- Opening Delimiter -

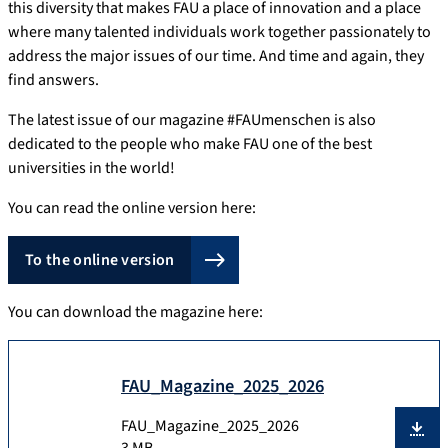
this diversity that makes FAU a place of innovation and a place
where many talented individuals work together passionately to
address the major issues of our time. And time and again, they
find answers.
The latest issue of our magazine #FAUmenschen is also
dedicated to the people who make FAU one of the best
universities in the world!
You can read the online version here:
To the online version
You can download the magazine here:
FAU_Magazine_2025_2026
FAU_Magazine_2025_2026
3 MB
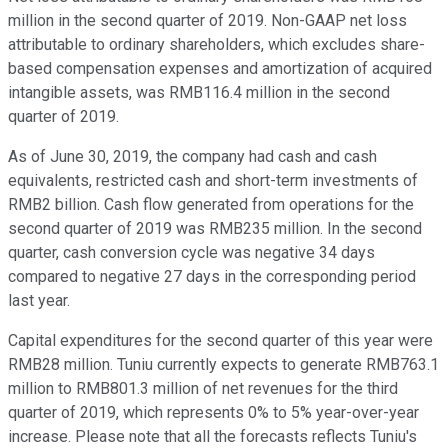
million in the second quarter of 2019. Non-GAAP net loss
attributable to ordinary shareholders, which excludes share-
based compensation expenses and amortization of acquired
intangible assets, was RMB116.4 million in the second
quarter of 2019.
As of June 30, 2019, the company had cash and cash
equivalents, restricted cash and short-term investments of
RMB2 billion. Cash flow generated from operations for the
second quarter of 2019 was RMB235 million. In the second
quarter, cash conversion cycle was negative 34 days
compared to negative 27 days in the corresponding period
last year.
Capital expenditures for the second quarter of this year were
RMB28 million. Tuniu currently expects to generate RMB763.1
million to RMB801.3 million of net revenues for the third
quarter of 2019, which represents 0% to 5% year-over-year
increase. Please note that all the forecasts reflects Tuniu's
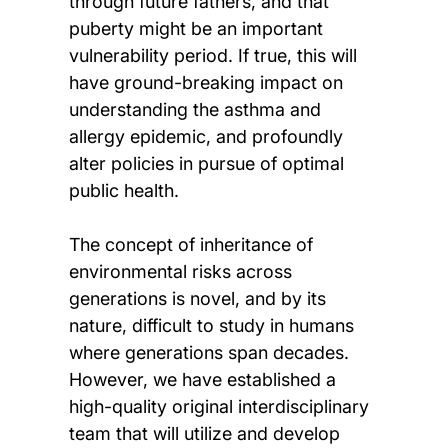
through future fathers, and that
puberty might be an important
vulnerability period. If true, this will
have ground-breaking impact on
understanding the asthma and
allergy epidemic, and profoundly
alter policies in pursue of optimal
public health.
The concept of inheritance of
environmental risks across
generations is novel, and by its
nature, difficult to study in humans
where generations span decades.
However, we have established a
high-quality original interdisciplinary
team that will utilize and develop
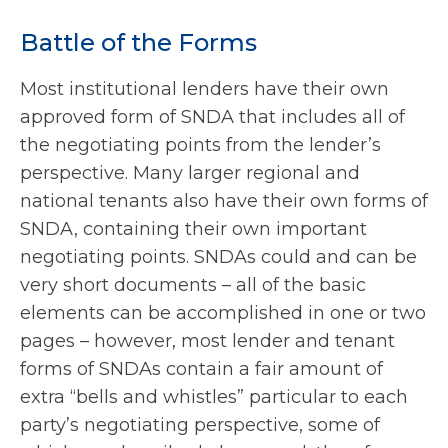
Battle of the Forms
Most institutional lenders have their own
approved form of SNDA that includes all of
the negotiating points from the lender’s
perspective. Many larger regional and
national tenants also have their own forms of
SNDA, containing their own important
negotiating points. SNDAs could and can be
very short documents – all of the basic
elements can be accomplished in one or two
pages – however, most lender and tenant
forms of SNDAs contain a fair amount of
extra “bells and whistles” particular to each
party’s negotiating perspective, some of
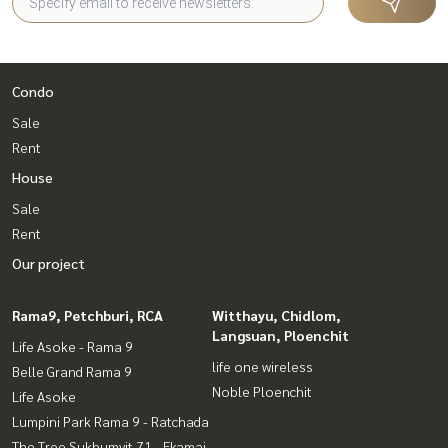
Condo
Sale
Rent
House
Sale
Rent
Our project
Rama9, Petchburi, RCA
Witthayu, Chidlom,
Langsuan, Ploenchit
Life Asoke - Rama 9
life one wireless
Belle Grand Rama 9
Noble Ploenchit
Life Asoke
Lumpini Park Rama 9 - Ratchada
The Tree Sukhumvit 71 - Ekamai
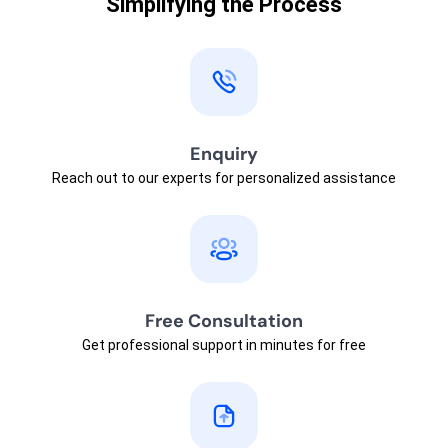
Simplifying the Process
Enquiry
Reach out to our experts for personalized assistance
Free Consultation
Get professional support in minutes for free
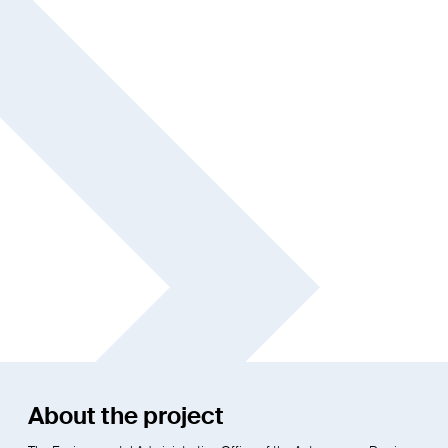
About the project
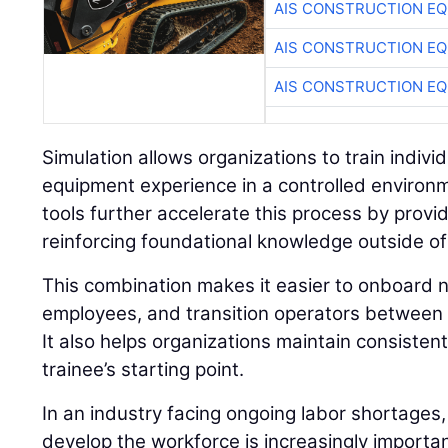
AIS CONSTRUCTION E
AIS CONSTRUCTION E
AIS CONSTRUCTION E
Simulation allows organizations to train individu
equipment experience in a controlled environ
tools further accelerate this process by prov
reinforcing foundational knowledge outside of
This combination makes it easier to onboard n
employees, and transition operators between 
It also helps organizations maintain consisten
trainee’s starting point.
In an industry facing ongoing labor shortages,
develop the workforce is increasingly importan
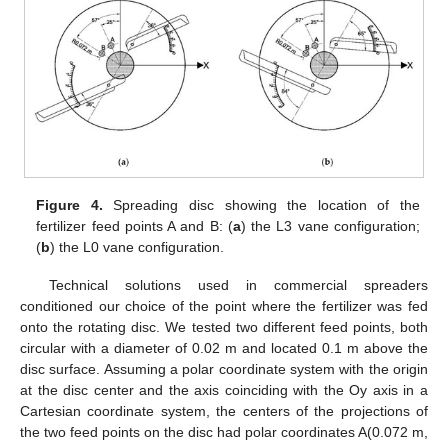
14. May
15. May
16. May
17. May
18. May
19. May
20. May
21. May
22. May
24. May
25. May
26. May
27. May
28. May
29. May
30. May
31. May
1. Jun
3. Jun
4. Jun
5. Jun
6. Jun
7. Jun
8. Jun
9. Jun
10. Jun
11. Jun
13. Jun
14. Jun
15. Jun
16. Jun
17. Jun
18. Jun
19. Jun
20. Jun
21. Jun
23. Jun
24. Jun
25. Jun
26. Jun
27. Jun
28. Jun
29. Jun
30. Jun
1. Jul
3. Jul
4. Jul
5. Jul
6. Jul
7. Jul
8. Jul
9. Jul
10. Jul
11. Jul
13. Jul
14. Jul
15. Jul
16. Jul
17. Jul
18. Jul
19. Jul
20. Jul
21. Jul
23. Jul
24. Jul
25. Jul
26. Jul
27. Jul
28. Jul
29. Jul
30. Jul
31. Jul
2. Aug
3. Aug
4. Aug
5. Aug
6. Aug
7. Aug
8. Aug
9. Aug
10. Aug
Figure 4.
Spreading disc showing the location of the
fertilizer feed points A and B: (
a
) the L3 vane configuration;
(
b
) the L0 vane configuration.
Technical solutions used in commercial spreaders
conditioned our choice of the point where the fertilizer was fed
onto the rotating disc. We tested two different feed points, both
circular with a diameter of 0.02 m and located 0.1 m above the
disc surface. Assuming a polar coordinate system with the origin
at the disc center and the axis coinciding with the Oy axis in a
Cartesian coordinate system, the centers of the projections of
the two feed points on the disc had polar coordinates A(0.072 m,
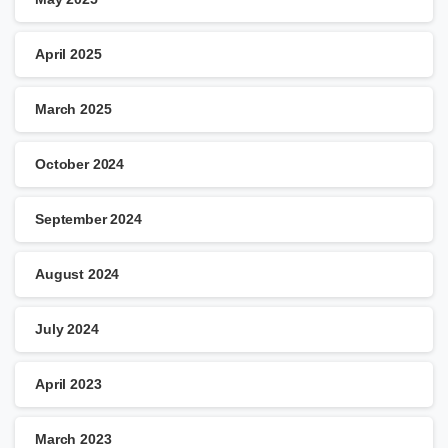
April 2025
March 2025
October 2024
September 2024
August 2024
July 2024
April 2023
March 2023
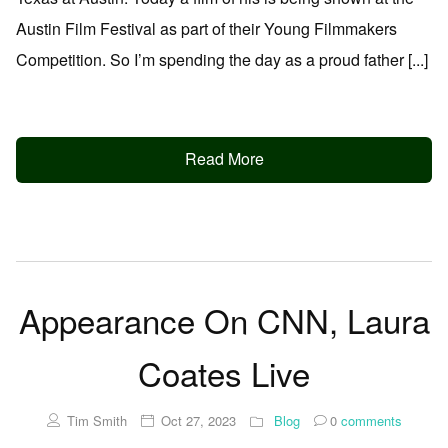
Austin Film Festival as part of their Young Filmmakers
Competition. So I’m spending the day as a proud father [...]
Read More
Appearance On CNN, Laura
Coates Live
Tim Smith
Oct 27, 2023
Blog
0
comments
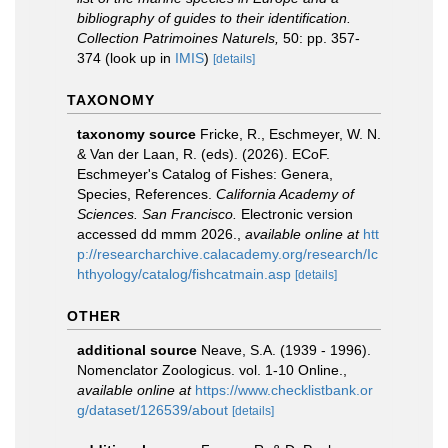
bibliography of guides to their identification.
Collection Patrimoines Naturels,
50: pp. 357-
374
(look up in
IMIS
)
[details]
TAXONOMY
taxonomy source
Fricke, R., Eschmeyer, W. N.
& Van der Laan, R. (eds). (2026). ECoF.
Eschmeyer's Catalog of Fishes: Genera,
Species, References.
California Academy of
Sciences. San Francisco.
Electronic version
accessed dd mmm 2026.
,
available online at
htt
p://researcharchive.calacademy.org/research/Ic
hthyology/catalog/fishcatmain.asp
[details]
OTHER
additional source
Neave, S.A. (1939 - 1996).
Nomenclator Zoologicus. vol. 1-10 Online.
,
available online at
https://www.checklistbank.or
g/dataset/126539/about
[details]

- Closing Delimiter -

Please rewrite everything in the records from the line containing "Battle of the Forms" down to the line containing "About the project", changing "negotiating points" to "bargaining points" and keeping all else the same. Leave the pictures out of your answer.

Your response:
Battle of the Forms
Most institutional lenders have their own
approved form of SNDA that includes all of
the bargaining points from the lender’s
perspective. Many larger regional and
national tenants also have their own forms of
SNDA, containing their own important
bargaining points. SNDAs could and can be
very short documents – all of the basic
elements can be accomplished in one or two
pages – however, most lender and tenant
forms of SNDAs contain a fair amount of
extra “bells and whistles” particular to each
party’s negotiating perspective, some of
Condo
Sale
Rent
House
Sale
Rent
Our project
Rama9, Petchburi, RCA
Witthayu, Chidlom,
Langsuan, Ploenchit
Life Asoke - Rama 9
life one wireless
Belle Grand Rama 9
Noble Ploenchit
Life Asoke
Lumpini Park Rama 9 - Ratchada
The Tree Sukhumvit 71 - Ekamai
Simplifying the Process
Enquiry
Reach out to our experts for personalized assistance
Free Consultation
Get professional support in minutes for free
About the project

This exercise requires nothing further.